Instruction for the data below: set down exactly the lines from the line with "(LPNs), a framework" to the line with "way that is", inclusive, and no others.
##########
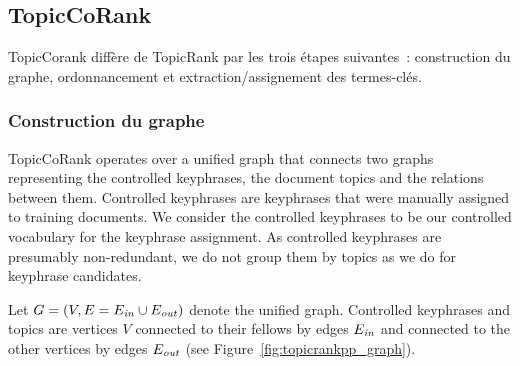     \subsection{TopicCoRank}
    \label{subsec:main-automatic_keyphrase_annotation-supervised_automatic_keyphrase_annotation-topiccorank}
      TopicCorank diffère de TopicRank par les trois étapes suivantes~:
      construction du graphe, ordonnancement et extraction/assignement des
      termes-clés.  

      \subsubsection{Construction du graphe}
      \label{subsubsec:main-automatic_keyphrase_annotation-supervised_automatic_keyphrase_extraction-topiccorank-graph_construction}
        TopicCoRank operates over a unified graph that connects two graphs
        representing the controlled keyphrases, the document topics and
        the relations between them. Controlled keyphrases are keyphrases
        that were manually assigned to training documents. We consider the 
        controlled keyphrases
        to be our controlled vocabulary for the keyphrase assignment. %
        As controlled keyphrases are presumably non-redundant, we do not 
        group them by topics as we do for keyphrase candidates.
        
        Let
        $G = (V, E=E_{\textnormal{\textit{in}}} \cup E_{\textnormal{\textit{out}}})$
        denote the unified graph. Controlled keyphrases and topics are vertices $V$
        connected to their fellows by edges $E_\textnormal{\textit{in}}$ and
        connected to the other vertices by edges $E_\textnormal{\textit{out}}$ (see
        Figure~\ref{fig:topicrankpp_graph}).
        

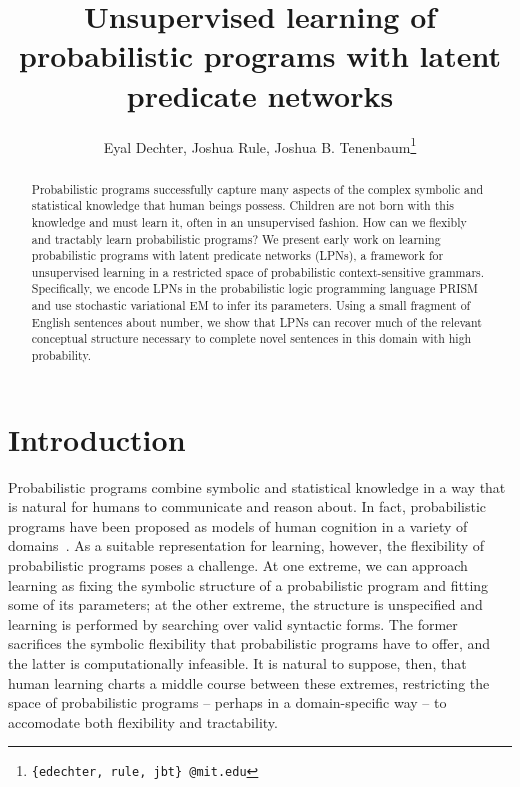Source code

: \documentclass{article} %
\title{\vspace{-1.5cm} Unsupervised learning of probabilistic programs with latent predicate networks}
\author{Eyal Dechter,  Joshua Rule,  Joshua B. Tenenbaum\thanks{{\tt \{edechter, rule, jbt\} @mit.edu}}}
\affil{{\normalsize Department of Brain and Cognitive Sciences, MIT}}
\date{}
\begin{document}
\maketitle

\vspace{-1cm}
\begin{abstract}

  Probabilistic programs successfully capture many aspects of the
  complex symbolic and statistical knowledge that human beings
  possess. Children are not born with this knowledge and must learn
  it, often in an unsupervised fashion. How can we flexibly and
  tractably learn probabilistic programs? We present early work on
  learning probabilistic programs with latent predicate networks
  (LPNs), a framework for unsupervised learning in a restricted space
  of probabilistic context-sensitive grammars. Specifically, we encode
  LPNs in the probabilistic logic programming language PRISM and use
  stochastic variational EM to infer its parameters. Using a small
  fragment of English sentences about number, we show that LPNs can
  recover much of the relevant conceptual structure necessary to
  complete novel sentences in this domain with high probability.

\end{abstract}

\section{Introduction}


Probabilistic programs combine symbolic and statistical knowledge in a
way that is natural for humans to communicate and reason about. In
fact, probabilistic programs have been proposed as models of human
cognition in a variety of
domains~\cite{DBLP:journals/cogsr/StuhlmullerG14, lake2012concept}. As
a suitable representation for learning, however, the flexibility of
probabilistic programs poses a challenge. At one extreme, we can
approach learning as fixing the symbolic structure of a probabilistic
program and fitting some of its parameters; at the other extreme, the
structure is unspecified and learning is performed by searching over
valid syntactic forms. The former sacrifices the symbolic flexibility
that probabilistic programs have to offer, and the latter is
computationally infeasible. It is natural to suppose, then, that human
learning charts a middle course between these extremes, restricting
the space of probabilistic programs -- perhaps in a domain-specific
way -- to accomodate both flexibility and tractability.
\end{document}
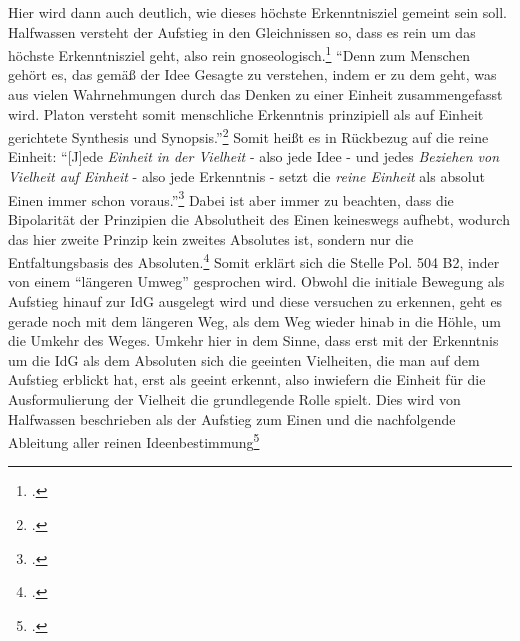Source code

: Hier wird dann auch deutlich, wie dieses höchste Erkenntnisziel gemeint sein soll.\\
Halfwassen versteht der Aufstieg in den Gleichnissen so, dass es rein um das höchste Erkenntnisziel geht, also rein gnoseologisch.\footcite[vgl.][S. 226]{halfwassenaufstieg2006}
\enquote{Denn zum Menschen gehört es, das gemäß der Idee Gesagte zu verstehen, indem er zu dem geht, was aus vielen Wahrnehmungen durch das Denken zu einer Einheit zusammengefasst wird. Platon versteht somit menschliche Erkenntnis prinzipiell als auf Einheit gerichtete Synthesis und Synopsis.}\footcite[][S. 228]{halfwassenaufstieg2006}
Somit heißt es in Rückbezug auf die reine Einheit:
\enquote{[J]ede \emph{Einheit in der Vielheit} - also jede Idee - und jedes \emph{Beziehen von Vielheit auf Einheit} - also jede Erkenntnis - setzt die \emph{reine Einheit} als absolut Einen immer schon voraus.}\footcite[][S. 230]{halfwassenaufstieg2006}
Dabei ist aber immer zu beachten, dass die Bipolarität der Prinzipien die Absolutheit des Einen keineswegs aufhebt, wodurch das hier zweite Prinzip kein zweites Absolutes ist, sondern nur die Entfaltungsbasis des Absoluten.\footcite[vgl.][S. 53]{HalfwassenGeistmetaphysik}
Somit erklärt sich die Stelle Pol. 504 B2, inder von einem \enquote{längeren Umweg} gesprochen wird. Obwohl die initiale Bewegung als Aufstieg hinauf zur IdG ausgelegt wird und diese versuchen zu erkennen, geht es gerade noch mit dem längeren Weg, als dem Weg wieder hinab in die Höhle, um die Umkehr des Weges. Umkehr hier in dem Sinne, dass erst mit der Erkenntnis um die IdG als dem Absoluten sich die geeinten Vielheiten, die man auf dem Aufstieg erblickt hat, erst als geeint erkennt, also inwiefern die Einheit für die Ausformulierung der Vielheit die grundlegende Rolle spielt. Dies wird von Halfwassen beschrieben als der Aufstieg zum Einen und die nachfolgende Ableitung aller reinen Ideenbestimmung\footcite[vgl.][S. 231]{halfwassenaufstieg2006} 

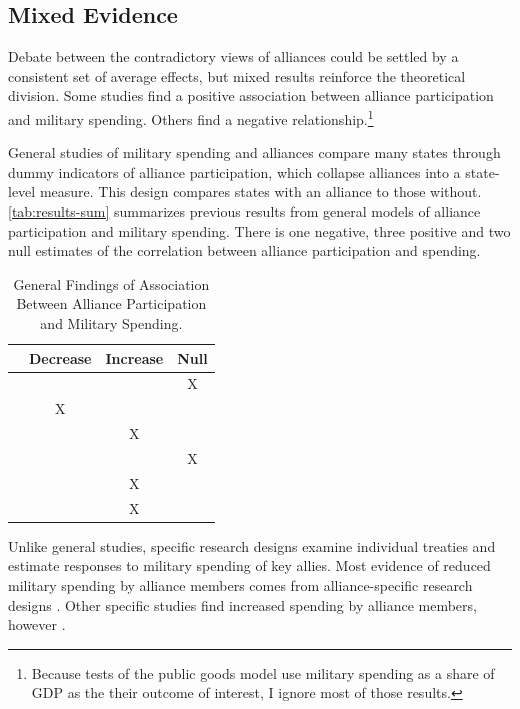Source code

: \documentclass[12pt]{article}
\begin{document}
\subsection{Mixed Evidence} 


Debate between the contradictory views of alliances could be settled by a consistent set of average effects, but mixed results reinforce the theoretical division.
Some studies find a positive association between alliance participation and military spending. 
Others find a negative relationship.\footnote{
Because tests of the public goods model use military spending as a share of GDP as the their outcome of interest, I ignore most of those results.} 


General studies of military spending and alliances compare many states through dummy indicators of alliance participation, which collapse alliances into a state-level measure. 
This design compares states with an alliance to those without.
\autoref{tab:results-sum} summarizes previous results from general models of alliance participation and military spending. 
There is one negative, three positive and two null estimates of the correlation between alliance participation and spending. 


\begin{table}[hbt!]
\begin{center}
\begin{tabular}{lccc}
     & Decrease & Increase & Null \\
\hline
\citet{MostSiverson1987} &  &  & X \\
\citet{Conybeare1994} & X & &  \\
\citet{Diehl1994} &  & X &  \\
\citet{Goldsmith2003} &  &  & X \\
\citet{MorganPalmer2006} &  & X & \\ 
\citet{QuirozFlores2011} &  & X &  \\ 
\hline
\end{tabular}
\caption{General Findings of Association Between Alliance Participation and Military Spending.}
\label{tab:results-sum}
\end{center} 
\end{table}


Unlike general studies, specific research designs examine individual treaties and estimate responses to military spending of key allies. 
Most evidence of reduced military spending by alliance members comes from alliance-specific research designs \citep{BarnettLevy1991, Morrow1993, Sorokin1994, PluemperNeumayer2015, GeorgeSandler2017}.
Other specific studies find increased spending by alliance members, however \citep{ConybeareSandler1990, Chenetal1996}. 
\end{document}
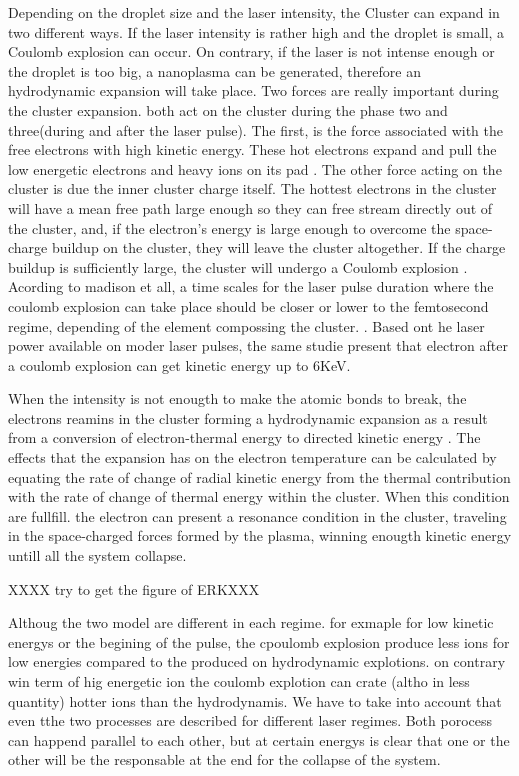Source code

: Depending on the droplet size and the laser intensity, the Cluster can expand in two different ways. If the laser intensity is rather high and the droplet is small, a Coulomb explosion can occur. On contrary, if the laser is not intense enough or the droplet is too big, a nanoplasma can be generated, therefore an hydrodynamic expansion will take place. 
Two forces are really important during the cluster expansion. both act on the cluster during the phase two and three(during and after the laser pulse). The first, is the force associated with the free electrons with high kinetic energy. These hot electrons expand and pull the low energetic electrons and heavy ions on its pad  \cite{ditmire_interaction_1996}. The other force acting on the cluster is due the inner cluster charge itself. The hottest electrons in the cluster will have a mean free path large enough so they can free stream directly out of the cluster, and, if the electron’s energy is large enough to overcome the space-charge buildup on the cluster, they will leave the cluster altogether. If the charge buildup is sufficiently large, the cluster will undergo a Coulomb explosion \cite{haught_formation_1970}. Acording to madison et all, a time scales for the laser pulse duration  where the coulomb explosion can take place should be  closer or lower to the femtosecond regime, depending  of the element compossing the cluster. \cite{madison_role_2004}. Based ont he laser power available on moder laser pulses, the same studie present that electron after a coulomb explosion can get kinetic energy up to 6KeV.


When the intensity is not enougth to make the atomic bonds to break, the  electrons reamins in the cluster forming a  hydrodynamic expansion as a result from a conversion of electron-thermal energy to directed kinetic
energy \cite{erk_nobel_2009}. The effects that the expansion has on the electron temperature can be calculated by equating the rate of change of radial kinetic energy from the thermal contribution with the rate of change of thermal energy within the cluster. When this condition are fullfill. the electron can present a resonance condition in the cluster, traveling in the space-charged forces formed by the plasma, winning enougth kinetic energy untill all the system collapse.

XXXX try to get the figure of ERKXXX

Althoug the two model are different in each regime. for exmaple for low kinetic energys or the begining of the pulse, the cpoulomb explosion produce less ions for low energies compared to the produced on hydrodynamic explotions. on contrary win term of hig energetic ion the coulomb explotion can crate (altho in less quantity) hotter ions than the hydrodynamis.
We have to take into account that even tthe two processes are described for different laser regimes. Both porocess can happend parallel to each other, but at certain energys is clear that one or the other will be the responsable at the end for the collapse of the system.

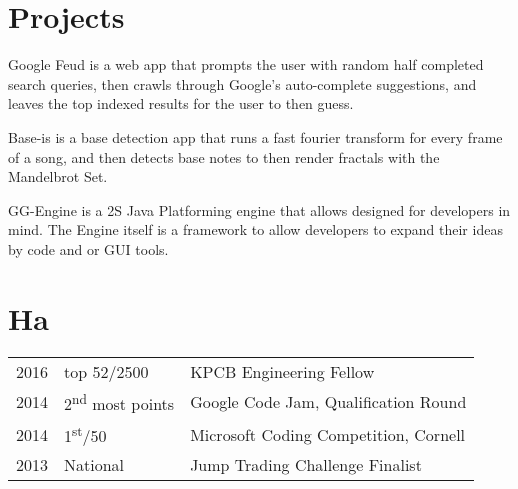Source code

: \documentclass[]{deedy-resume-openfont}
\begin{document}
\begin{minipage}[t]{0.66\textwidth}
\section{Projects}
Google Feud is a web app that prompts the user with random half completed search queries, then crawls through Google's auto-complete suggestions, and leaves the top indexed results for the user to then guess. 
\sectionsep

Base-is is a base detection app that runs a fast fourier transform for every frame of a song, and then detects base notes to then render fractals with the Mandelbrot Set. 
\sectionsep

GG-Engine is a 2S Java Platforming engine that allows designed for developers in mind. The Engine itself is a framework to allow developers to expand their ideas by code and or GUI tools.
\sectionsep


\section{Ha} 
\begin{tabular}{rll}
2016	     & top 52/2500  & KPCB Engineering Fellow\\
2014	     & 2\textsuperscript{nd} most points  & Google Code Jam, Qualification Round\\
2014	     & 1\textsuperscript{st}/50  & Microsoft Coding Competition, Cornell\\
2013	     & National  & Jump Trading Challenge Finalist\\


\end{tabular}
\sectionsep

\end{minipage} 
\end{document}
##########
## Response to this exercise:
  (LPNs), a framework for unsupervised learning in a restricted space
  of probabilistic context-sensitive grammars. Specifically, we encode
  LPNs in the probabilistic logic programming language PRISM and use
  stochastic variational EM to infer its parameters. Using a small
  fragment of English sentences about number, we show that LPNs can
  recover much of the relevant conceptual structure necessary to
  complete novel sentences in this domain with high probability.

\end{abstract}

\section{Introduction}


Probabilistic programs combine symbolic and statistical knowledge in a
way that is natural for humans to communicate and reason about. In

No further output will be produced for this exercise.